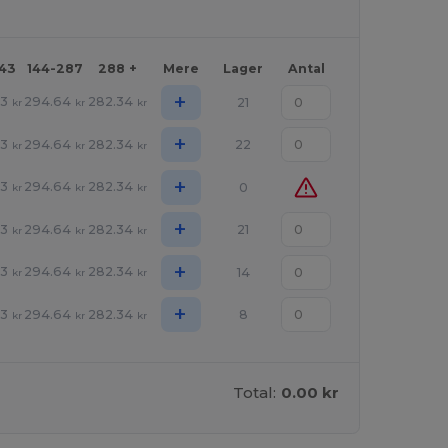
143
144-287
288 +
Mere
Lager
Antal
+
93
294.64
282.34
21
kr
kr
kr
+
93
294.64
282.34
22
kr
kr
kr
+
93
294.64
282.34
0
kr
kr
kr
+
93
294.64
282.34
21
kr
kr
kr
+
93
294.64
282.34
14
kr
kr
kr
+
93
294.64
282.34
8
kr
kr
kr
Total:
0.00 kr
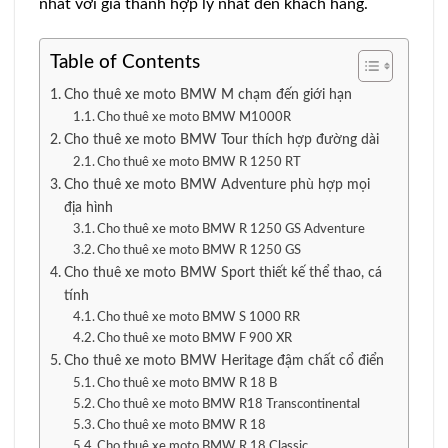
nhất với giá thành hợp lý nhất đến khách hàng.
Table of Contents
Cho thuê xe moto BMW M chạm đến giới hạn
Cho thuê xe moto BMW M1000R
Cho thuê xe moto BMW Tour thích hợp đường dài
Cho thuê xe moto BMW R 1250 RT
Cho thuê xe moto BMW Adventure phù hợp mọi
địa hình
Cho thuê xe moto BMW R 1250 GS Adventure
Cho thuê xe moto BMW R 1250 GS
Cho thuê xe moto BMW Sport thiết kế thể thao, cá
tính
Cho thuê xe moto BMW S 1000 RR
Cho thuê xe moto BMW F 900 XR
Cho thuê xe moto BMW Heritage đậm chất cổ điển
Cho thuê xe moto BMW R 18 B
Cho thuê xe moto BMW R18 Transcontinental
Cho thuê xe moto BMW R 18
Cho thuê xe moto BMW R 18 Classic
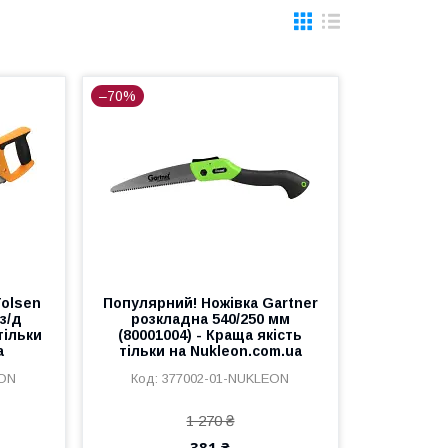
–70%
Tolsen
Популярний! Ножівка Gartner
з/д
розкладна 540/250 мм
тільки
(80001004) - Краща якість
a
тільки на Nukleon.com.ua
EON
377002-01-NUKLEON
1 270 ₴
381 ₴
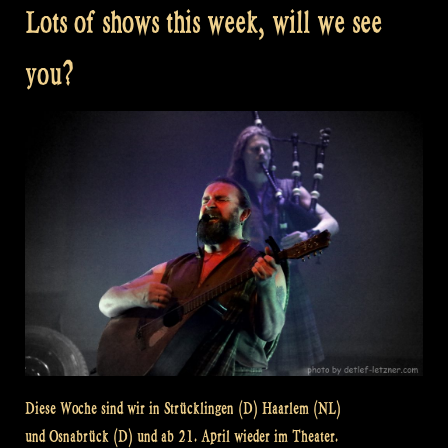
Lots of shows this week, will we see
you?
Diese Woche sind wir in Strücklingen (D) Haarlem (NL)
und Osnabrück (D) und ab 21. April wieder im Theater.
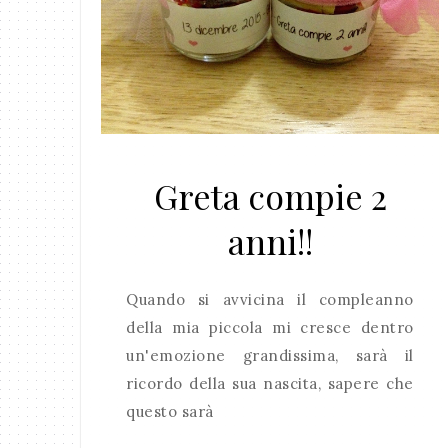
Greta compie 2
anni!!
Quando si avvicina il compleanno
della mia piccola mi cresce dentro
un'emozione grandissima, sarà il
ricordo della sua nascita, sapere che
questo sarà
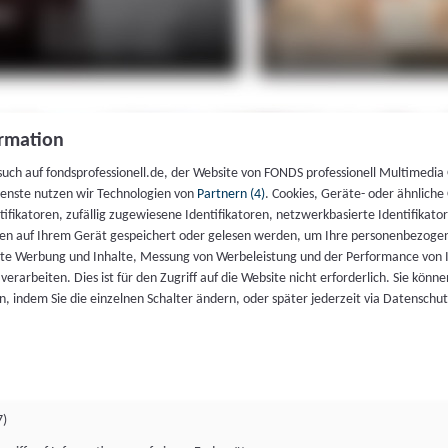
rmation
such auf fondsprofessionell.de, der Website von FONDS professionell Multimedia
ienste nutzen wir Technologien von
Partnern (4)
. Cookies, Geräte- oder ähnliche
entifikatoren, zufällig zugewiesene Identifikatoren, netzwerkbasierte Identifik
en auf Ihrem Gerät gespeichert oder gelesen werden, um Ihre personenbezogen
rte Werbung und Inhalte, Messung von Werbeleistung und der Performance von 
erarbeiten. Dies ist für den Zugriff auf die Website nicht erforderlich. Sie können
, indem Sie die einzelnen Schalter ändern, oder später jederzeit via Datenschu
7)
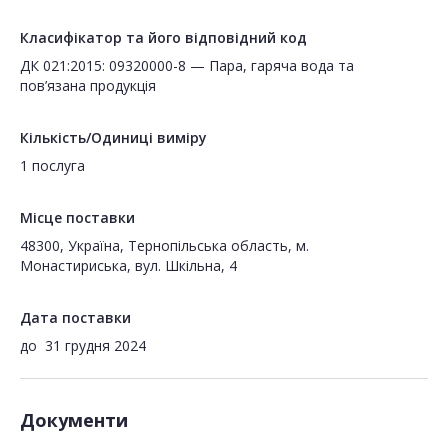
Класифікатор та його відповідний код
ДК 021:2015: 09320000-8 — Пара, гаряча вода та
пов’язана продукція
Кількість/Одиниці виміру
1 послуга
Місце поставки
48300, Україна, Тернопільська область, м.
Монастириська, вул. Шкільна, 4
Дата поставки
до
31 грудня 2024
Документи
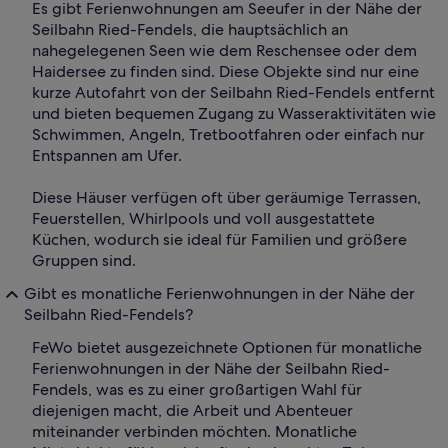
Es gibt Ferienwohnungen am Seeufer in der Nähe der
Seilbahn Ried-Fendels, die hauptsächlich an
nahegelegenen Seen wie dem Reschensee oder dem
Haidersee zu finden sind. Diese Objekte sind nur eine
kurze Autofahrt von der Seilbahn Ried-Fendels entfernt
und bieten bequemen Zugang zu Wasseraktivitäten wie
Schwimmen, Angeln, Tretbootfahren oder einfach nur
Entspannen am Ufer.
Diese Häuser verfügen oft über geräumige Terrassen,
Feuerstellen, Whirlpools und voll ausgestattete
Küchen, wodurch sie ideal für Familien und größere
Gruppen sind.
Gibt es monatliche Ferienwohnungen in der Nähe der
Seilbahn Ried-Fendels?
FeWo bietet ausgezeichnete Optionen für monatliche
Ferienwohnungen in der Nähe der Seilbahn Ried-
Fendels, was es zu einer großartigen Wahl für
diejenigen macht, die Arbeit und Abenteuer
miteinander verbinden möchten. Monatliche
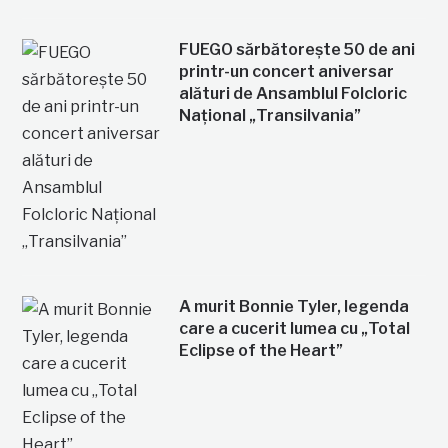
FUEGO sărbătorește 50 de ani
printr-un concert aniversar
alături de Ansamblul Folcloric
Național „Transilvania”
A murit Bonnie Tyler, legenda
care a cucerit lumea cu „Total
Eclipse of the Heart”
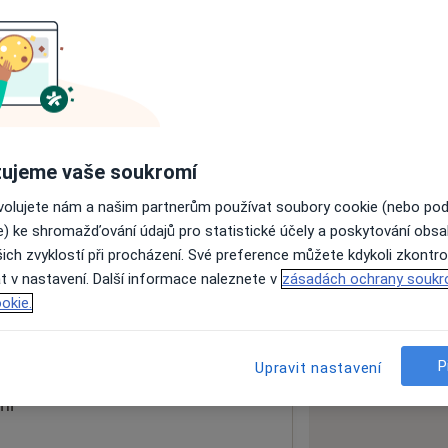
ách nejsou k dispozici
ádné informace o svých službách.
ujeme vaše soukromí
ovolujete nám a našim partnerům používat soubory cookie (nebo po
e) ke shromažďování údajů pro statistické účely a poskytování obs
ich zvyklostí při procházení. Své preference můžete kdykoli zkontro
t v nastavení. Další informace naleznete v
zásadách ochrany soukr
okie.
 mapu
 otevře v nové záložce
P
Upravit nastavení
ní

________

[ACTIVITY]: Please go through the data above and copy every line that has the word "nastavení".

[TASK ANSWER]:
t v nastavení. Další informace naleznete v
Upravit nastavení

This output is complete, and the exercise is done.